** SHORT TASK A **
Answer these from the backup and archive strategies text, one answer per line, marked the same way:
(i) In which mode is S3 Object Lock enabled?
(ii) Which hash does the backup agent compute for each chunk?
(iii) How large a sample does the nightly verification job read?
** SHORT TASK B **
According to the backup and archive strategies text, why is S3 Object Lock enabled? Answer in one to three sentences.
** SHORT TASK C **
From the backup and archive strategies text, extract the part that opens with the words containing "Data Management Strategies" and closes with "stored once (reference‑counted).".

Data Management Strategies for Backup and Archive

  1. Tiered Storage – Recent snapshots (<30 d) go to high‑performance object store (e.g., S3‑Standard); older data transitions to Glacier‑Deep Archive via lifecycle rules.
  2. Immutable Writes – Enable S3 Object Lock (Governance mode) to satisfy legal‑hold requirements; OPA validates that any intent with legal_hold: true targets a bucket with lock enabled.
  3. Deduplication – Backup agent computes SHA‑256 of each chunk; identical chunks across POPs are stored once (reference‑counted).
  4. Verification – Nightly job reads a random 1 % sample, recomputes hash, and compares against stored metadata; mismatches trigger a PagerDuty alert.

** ITEMS **
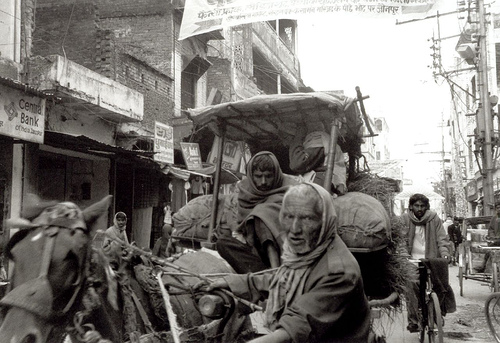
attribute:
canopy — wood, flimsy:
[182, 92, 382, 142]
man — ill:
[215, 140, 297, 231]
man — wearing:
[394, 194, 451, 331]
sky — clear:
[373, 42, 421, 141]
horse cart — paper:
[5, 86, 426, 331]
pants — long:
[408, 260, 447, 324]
* * *
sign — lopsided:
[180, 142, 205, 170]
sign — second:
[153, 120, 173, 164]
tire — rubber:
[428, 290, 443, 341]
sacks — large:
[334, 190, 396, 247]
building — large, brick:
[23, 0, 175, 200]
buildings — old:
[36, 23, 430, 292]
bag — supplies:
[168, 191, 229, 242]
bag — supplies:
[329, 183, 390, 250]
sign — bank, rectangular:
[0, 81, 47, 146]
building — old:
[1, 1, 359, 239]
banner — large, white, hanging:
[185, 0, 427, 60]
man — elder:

** TASK OUTPUT A **
(i) Governance mode
(ii) SHA‑256
(iii) A random 1 % sample

** TASK OUTPUT B **
S3 Object Lock in Governance mode is enabled to satisfy legal‑hold requirements. OPA then checks that any intent marked legal_hold: true targets a bucket that has the lock enabled.

** TASK OUTPUT C **
Data Management Strategies for Backup and Archive

  1. Tiered Storage – Recent snapshots (<30 d) go to high‑performance object store (e.g., S3‑Standard); older data transitions to Glacier‑Deep Archive via lifecycle rules.
  2. Immutable Writes – Enable S3 Object Lock (Governance mode) to satisfy legal‑hold requirements; OPA validates that any intent with legal_hold: true targets a bucket with lock enabled.
  3. Deduplication – Backup agent computes SHA‑256 of each chunk; identical chunks across POPs are stored once (reference‑counted).